El litigio ante el Supremo tiene como objeto la suspensión cautelar de aproximadamente 3.000 millones de euros en préstamos estatales sin intereses. Dichos fondos fueron concedidos por el Ejecutivo a la unión temporal de empresas (UTE) conformada por Indra y Escribano, adjudicataria del programa de artillería. Desde Santa Bárbara Sistemas han reiterado que su acción judicial no se dirige contra su competidor, sino que cuestiona los cauces administrativos empleados para la concesión de estas ayudas públicas.
La operación de acercamiento coincide con el nuevo rumbo estratégico de Indra bajo la presidencia de Ángel Simón y el liderazgo ejecutivo de Josep Maria Recasens.

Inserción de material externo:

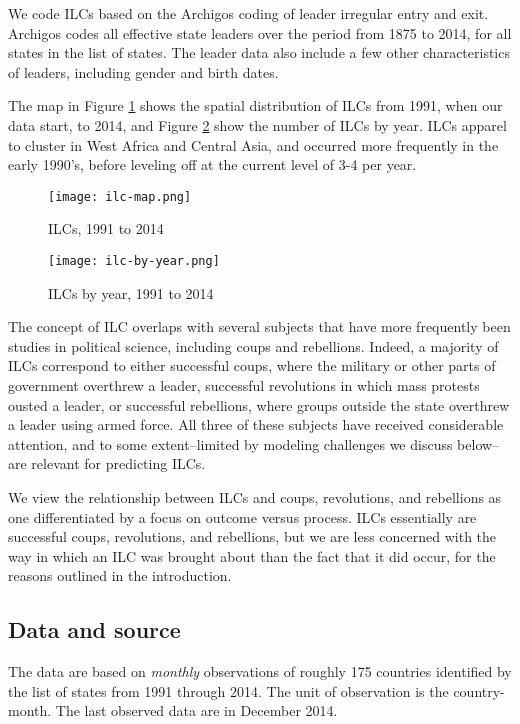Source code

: \documentclass[pdftex,11pt]{article}
\begin{document}
We code ILCs based on the Archigos coding of leader irregular entry and exit. Archigos codes all effective state leaders over the period from 1875 to 2014, for all states in the \citet{gleditsch:ward:1999} list of states. The leader data also include a few other characteristics of leaders, including gender and birth dates. 

The map in Figure \ref{fig:ilc} shows the spatial distribution of ILCs from 1991, when our data start, to 2014, and Figure \ref{ilc-timeline} show the number of ILCs by year. ILCs apparel to cluster in West Africa and Central Asia, and occurred more frequently in the early 1990's, before leveling off at the current level of 3-4 per year. 

\begin{figure}
\texttt{[image: ilc-map.png]}
\caption{ILCs, 1991 to 2014}
\label{fig:ilc}
\end{figure}

\begin{figure}
\texttt{[image: ilc-by-year.png]}
\caption{ILCs by year, 1991 to 2014}
\label{ilc-timeline}
\end{figure}

The concept of ILC overlaps with several subjects that have more frequently been studies in political science, including coups and rebellions. Indeed, a majority of ILCs correspond to either successful coups, where the military or other parts of government overthrew a leader, successful revolutions in which mass protests ousted a leader, or successful rebellions, where groups outside the state overthrew a leader using armed force. All three of these subjects have received considerable attention, and to some extent--limited by modeling challenges we discuss below--are relevant for predicting ILCs. 

We view the relationship between ILCs and coups, revolutions, and rebellions as one differentiated by a focus on outcome versus process. ILCs essentially are successful coups, revolutions, and rebellions, but we are less concerned with the way in which an ILC was brought about than the fact that it did occur, for the reasons outlined in the introduction.

\subsection{Data and source}

The data are based on \textit{monthly} observations of roughly 175 countries identified by the \citet{gleditsch:ward:1999} list of states from 1991 through 2014. The unit of observation is the country-month. The last observed data are in December 2014. 
\end{document}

La compañía busca consolidar un polo industrial fuerte en España para competir en los grandes programas europeos de defensa. La integración permitiría combinar el conocimiento tecnológico y de propiedad intelectual de Santa Bárbara en la fabricación de blindados con la capacidad de integración de sistemas de Indra.
La financiación en disputa forma parte de un paquete de 14.224 millones de euros autorizado por el Consejo de Ministros en octubre para los Programas Especiales de Modernización de las Fuerzas Armadas. Dentro de este reparto, los proyectos liderados por Indra, ya sea de forma individual o en consorcio, concentran un total de 7.944 millones de euros, seguidos por Airbus con .4030 millones y Navantia con 2.292 millones de euros.

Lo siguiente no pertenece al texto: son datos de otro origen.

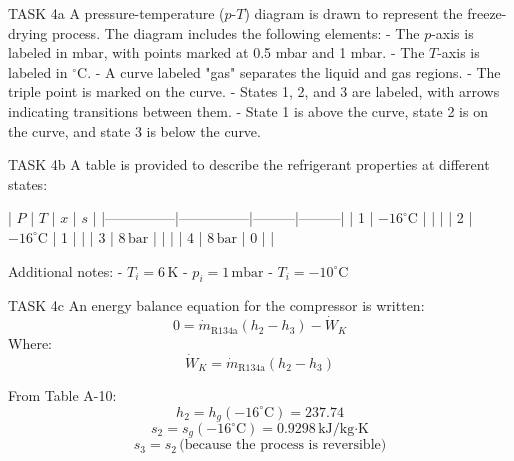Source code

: TASK 4a  
A pressure-temperature (\( p \)-\( T \)) diagram is drawn to represent the freeze-drying process. The diagram includes the following elements:  
- The \( p \)-axis is labeled in mbar, with points marked at 0.5 mbar and 1 mbar.  
- The \( T \)-axis is labeled in \( ^\circ \text{C} \).  
- A curve labeled "gas" separates the liquid and gas regions.  
- The triple point is marked on the curve.  
- States 1, 2, and 3 are labeled, with arrows indicating transitions between them.  
- State 1 is above the curve, state 2 is on the curve, and state 3 is below the curve.  

TASK 4b  
A table is provided to describe the refrigerant properties at different states:  

| \( P \)       | \( T \)       | \( x \) | \( s \) |  
|---------------|---------------|---------|---------|  
| 1             | \(-16^\circ \text{C}\) |         |         |  
| 2             | \(-16^\circ \text{C}\) | 1       |         |  
| 3             | \( 8 \, \text{bar} \)  |         |         |  
| 4             | \( 8 \, \text{bar} \)  | 0       |         |  

Additional notes:  
- \( T_i = 6 \, \text{K} \)  
- \( p_i = 1 \, \text{mbar} \)  
- \( T_i = -10^\circ \text{C} \)  

TASK 4c  
An energy balance equation for the compressor is written:  
\[
0 = \dot{m}_{\text{R134a}} \left( h_2 - h_3 \right) - \dot{W}_K
\]  
Where:  
\[
\dot{W}_K = \dot{m}_{\text{R134a}} \left( h_2 - h_3 \right)
\]  

From Table A-10:  
\[
h_2 = h_g(-16^\circ \text{C}) = 237.74  
\]  
\[
s_2 = s_g(-16^\circ \text{C}) = 0.9298 \, \text{kJ/kg·K}  
\]  
\[
s_3 = s_2 \, \text{(because the process is reversible)}  
\]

A pesar de la tregua en el Tribunal Supremo, Santa Bárbara Sistemas mantiene activo otro recurso ante la Audiencia Nacional contra la adjudicación del programa de artillería, valorado en más de 7.000 millones de euros. No obstante, el giro en la estrategia judicial en el Supremo señala una voluntad clara de las partes por alcanzar un acuerdo que evite la fragmentación del sector y refuerce la soberanía industrial española en materia de defensa terrestre.